▶ WORK INSTRUCTION
Only the last stretch of the records is wanted: restate word for word the line with "In the frame" and every line after it.

▶ EXTRACTED ENTRIES
* * * * *

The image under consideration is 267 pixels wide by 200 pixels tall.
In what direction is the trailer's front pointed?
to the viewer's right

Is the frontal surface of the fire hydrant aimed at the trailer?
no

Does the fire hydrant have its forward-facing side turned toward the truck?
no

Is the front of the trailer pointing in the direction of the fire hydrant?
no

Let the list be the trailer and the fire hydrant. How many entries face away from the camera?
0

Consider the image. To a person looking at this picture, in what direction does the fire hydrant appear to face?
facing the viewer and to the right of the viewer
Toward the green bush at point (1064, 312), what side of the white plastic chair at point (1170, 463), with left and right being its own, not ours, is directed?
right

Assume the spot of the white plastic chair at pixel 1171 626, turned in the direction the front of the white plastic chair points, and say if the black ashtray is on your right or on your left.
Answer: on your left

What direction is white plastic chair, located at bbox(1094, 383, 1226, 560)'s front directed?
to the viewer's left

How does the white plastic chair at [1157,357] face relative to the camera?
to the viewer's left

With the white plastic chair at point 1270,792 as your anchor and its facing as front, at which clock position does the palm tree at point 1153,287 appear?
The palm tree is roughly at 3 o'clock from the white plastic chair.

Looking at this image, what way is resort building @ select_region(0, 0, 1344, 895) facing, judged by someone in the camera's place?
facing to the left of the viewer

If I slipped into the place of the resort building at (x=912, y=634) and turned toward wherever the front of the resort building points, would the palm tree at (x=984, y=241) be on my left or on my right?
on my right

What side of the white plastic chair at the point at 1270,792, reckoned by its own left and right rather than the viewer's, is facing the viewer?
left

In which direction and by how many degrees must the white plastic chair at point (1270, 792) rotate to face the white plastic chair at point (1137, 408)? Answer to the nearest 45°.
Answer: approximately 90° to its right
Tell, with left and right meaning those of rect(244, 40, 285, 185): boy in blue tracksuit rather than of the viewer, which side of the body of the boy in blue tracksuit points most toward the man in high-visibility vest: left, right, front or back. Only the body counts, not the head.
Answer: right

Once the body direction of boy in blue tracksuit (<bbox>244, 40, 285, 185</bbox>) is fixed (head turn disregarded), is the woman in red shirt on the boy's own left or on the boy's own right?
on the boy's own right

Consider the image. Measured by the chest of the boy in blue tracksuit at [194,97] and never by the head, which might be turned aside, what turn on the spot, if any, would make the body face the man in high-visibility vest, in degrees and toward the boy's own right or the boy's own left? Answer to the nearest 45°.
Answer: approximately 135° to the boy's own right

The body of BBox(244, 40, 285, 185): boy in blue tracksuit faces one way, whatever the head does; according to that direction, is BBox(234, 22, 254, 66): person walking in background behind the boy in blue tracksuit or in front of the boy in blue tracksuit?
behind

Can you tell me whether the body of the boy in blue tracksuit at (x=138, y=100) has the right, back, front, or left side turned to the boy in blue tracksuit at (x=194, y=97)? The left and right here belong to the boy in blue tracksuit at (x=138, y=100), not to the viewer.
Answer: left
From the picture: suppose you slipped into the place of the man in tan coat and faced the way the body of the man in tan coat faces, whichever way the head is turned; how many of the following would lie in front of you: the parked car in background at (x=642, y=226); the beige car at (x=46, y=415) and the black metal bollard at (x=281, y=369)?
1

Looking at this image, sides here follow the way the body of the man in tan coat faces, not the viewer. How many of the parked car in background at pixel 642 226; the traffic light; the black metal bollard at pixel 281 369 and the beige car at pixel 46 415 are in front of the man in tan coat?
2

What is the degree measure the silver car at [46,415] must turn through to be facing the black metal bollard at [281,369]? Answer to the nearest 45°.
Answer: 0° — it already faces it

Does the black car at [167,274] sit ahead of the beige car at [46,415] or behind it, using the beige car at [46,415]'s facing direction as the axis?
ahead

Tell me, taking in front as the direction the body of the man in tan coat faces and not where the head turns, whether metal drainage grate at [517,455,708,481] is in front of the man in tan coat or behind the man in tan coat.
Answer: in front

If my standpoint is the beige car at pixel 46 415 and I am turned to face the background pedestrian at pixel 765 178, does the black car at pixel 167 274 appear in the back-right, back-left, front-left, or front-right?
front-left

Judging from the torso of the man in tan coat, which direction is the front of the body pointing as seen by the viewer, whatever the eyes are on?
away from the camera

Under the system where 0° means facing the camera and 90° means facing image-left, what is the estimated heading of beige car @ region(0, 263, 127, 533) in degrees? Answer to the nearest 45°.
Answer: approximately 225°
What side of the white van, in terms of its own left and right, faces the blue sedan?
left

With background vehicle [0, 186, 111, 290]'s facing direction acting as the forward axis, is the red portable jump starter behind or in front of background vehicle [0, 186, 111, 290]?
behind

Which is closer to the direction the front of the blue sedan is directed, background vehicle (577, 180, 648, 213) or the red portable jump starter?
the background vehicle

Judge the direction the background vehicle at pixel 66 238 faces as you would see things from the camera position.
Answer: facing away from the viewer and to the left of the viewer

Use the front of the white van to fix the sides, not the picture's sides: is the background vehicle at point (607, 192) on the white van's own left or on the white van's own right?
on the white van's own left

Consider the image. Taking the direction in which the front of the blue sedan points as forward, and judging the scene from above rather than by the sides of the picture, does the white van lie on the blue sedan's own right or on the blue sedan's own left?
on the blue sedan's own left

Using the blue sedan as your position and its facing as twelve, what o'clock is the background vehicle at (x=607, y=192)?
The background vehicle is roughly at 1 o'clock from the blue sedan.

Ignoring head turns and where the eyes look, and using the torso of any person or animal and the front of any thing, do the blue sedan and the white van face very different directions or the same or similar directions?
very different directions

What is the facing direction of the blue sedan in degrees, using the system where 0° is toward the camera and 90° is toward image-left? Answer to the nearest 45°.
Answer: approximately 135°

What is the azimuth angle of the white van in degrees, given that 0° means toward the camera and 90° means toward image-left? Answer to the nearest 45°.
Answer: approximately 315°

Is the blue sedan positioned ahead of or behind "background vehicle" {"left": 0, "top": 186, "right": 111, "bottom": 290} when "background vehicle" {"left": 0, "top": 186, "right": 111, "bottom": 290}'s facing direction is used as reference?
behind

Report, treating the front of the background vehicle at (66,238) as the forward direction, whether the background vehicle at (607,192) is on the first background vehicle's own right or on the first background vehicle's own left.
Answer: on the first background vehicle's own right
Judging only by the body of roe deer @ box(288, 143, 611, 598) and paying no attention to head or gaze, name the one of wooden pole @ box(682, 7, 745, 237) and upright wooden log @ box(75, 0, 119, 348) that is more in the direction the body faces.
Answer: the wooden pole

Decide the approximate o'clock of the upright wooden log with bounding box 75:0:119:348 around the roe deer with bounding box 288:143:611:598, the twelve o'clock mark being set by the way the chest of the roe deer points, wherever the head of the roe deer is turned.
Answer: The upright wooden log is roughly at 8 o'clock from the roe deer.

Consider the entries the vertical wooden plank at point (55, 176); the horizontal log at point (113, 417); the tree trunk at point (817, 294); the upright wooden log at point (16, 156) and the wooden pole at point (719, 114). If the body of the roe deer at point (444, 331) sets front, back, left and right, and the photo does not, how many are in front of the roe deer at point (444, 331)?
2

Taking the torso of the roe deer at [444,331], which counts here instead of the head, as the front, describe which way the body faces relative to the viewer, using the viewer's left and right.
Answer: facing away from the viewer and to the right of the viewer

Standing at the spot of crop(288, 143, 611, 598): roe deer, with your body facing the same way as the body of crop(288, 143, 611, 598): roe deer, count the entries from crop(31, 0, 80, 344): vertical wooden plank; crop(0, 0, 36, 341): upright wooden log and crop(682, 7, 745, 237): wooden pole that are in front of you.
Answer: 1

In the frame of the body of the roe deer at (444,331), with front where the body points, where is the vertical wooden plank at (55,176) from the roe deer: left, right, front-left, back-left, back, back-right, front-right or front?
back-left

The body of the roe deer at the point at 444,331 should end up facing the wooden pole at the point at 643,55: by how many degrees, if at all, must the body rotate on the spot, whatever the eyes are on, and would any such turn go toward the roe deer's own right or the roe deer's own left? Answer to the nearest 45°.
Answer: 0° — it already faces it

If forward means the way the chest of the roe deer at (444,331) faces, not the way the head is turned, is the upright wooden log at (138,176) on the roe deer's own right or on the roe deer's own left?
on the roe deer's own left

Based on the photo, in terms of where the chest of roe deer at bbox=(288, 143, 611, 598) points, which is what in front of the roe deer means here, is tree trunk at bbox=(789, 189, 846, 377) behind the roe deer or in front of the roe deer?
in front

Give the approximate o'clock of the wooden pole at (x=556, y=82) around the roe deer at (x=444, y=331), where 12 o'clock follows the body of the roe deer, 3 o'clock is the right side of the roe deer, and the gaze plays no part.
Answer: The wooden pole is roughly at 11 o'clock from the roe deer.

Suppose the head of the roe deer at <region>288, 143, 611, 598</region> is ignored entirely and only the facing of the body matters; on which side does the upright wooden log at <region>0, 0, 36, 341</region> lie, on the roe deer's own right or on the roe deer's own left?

* * * * *

▶ REPLY TO THE EXERCISE
In the frame of the body of the roe deer at (444,331), with front where the body points, where is the vertical wooden plank at (55,176) from the roe deer: left, right, front-left, back-left, back, back-right, front-right or front?
back-left

The body of the roe deer at the point at 444,331 should end up facing the wooden pole at the point at 643,55: by how many degrees, if at all, must the body rotate on the spot, whatever the eyes are on, and would any such turn go toward the roe deer's own right or the roe deer's own left? Answer to the nearest 45°.
Answer: 0° — it already faces it

If forward means the way the chest of the roe deer at (444,331) faces, not the way the head is turned, is the upright wooden log at (138,176) on the roe deer's own right or on the roe deer's own left?
on the roe deer's own left

Based on the photo, in terms of where the chest of roe deer at bbox=(288, 143, 611, 598) points, which is what in front of the roe deer means here, is tree trunk at bbox=(789, 189, 846, 377) behind the roe deer or in front of the roe deer?
in front

Give the approximate o'clock of the wooden pole at (x=556, y=82) around the roe deer at (x=444, y=331), where 12 o'clock follows the body of the roe deer, 3 o'clock is the right side of the roe deer, and the gaze plays no part.
Answer: The wooden pole is roughly at 11 o'clock from the roe deer.

Suppose the head of the roe deer at <region>288, 143, 611, 598</region> is ignored entirely and only the facing of the body matters; on which side does the upright wooden log at <region>0, 0, 36, 341</region> lie, on the roe deer's own right or on the roe deer's own left?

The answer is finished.